Antonino Raso – Cittanova – 2019
– Lavorare alla radio sarebbe stato come partecipare al festival del compromesso, i fascisti pullulavano in qualunque istituzione e principalmente nel più funzionale tra i mezzi di propaganda, dove la censura si sarebbe abbattuta in gran copia persino sulle scenette pubblicitarie…. Tuttavia…non si sarebbe annoiato come al Ministero dell’Aeronautica e non avrebbe mai più sentito allo stesso modo frustrante e intollerabile, la sensazione di buttare via il proprio tempo, il proprio estro, le proprie aspirazioni.

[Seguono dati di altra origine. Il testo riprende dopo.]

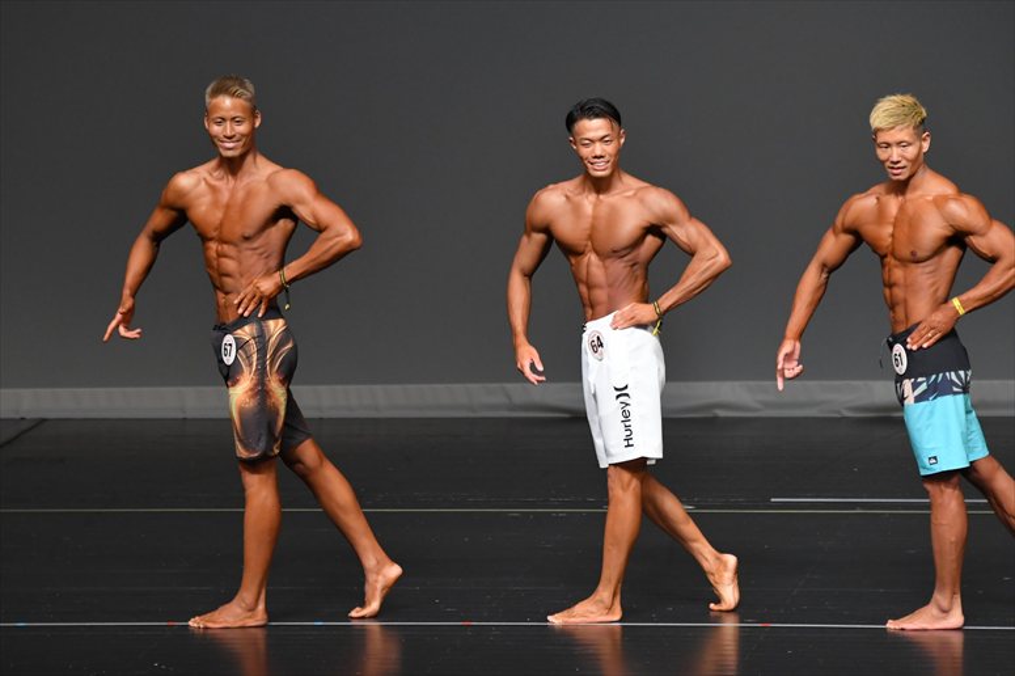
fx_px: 8454
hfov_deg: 6.9
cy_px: 338
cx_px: 508
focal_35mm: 300
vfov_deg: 4.6
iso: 2500
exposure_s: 1/400
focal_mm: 200
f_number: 5.6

C’era da chiedersi come avesse fatto uno con i suoi trascorsi a vincere quel concorso così selettivo per il quale, oltre ai requisiti oggettivi di preparazione e talento, erano richieste anche “garanzie” dal punto di vista ideologico e politico di appartenenza al regime. Alberto probabilmente, supplì alla mancanza di fede fascista con la sua innata simpatia, con il suo fascino di affabulatore, con la sua spiccata vis comica e con la facilità e spontaneità di rima, che predisponeva subito all’ascolto e al sorriso. A spianargli la strada verso Milano, quasi certamente fu la proposta di collaborazione a il “Bertoldo”, giuntagli verso la fine dell’estate del 1937. La rivista satirica, nata appena un anno prima sotto le ali protettrici della Rizzoli su un progetto di Cesare Zavattini, raccolse quasi tutti i transfughi del “Marc’Aurelio”, cioè tutti quei vignettisti, giornalisti, disegnatori che erano stati pesantemente colpiti dalla censura per l’atteggiamento tenuto nel corso della guerra d’Etiopia. Ingannato dal successo che la rivista aveva riscosso e ritenendo che la campagna di stampa tesa ad esaltare l’impresa etiopica, accompagnata da pesanti battute nei confronti del Negus e delle popolazioni africane nonché da lazzi ed offese verso l’Inghilterra e la Società delle Nazioni, fossero una copertura più che sufficiente, lo stesso Cavaliere si era lasciato, con un’opera satirica, ad irridere la prosopopea dell’impresa, facendo finta di inneggiare alla conquista dell’Impero.